▶ **DIRECTIONS**
#1 Answer these questions from the passage on alternative fuels for ships:
(a) By what percentage does LNG cut CO2 emissions compared with oil-based fuel?
(b) Which two fuels are available at this moment?
(c) What is under development for ammonia?
#2 Write the next part of the passage on alternative fuels for ships, picking up after its final sentence.

▶ **TEXT UNDER STUDY**
========================

But it’s controversial. It cuts CO2 emissions by 20% compared with oil-based fuel. However, it’s still a fossil fuel and creates methane, a super pollutant. A study shows that methane leaks can make LNG-powered ships dirtier than ships using oil.
So given that there are pros and cons to each and every one of that alternative fuel, is there a frontrunner? Is there one that is better than the other? There are no frontrunners at this moment. Two fuels are available at this moment, LNG and methanol. Ammonia, LNG, methanol, does it matter which alternative fuel is being used? Ammonia is just at an initial stage. The problem is that the main engine for ammonia-fuel burning is under development.
That means that there is no main engine for ammonia going. LNG is very costly at this moment, but it is very simple and easy for securing their fuel for their fleet. That means there are good enough infrastructures there in the world, everywhere, every day, if they want to bunker their fleet, it is possible for LNG. But for methanol, ammonia, it is not easy. But why is LNG considered an alternative fuel when it’s still fossil fuel? Yeah, you are right, LNG is also fossil fuel. They also contain the carbon atom.

========================

▶ **THE DATA**
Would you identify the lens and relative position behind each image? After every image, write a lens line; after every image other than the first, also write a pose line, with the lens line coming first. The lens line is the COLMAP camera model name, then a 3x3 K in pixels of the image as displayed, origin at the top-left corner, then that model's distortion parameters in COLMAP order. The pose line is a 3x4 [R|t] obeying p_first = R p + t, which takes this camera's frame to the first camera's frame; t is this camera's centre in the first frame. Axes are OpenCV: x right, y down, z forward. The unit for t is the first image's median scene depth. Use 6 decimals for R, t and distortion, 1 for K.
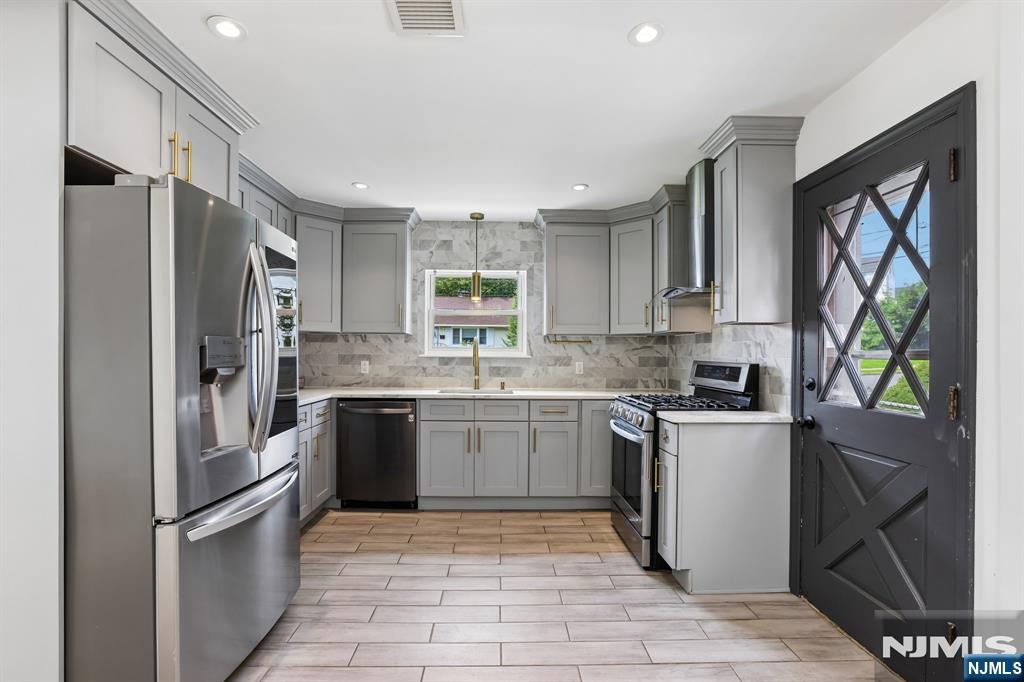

========================

▶ **RESPONSES TO THE TASKS**
#1
(a) 20%
(b) LNG and methanol
(c) The main engine for ammonia-fuel burning

#2
But please think about the real situation in real shipping and the shipbuilding industry. We have to consider the infrastructure to supply, also think about the supply chain. How they are bunkering fuel for the fleet. Nowadays, LNG is a major trend at this moment for our clients. For methanol, it is about scalability.
How do you get there? Yeah, the first thing is investment for the money to their infrastructure to increase. But the problem is that we need more time and more consensus in our markets. Jeon says ships first switching to a mix of fuels is a more realistic strategy to achieve net zero. IMO [International Maritime Organization] already announced their ambition to achieve net zero in 2050, but frankly speaking, it is not easy to achieve that requirement.
Not easy. But is it possible? Yeah, possible. We have to try to get that result. But clean fuel and cleaner fuel are very different concepts.
Clean fuel is a real clean fuel. That means there is no carbon. Mixing is a bridge technology to reduce their carbon footprint and increase their efficiency. Besides alternative fuels, advances in shipbuilding technology are also needed for a carbon-neutral future.
To build methanol-powered ships, Hyundai developed a special engine. Fuel is very important, but the other one is the engine and equipment. Methanol is very corrosive.
So we got a different design in the engine area that route to the supply we need. We chose the dual fuel pipe for methanol to the engine area in case of the failure with the inner diameter. We adapted the methanol fuel tank to prevent corrosion. The adoption of alternative fuels might not be a straightforward path, but for sure it’s a costly one.
Fuels are a significant expense for vessels. An extra $8 to $28 billion is needed each year to make ships greener by 2050, according to a UN Trade and Development report. Swapping out heavy oil fuels may not be the only way forward. If the question is how to reduce carbon emissions, then the answer may lie in an unusual place: the ship’s hull.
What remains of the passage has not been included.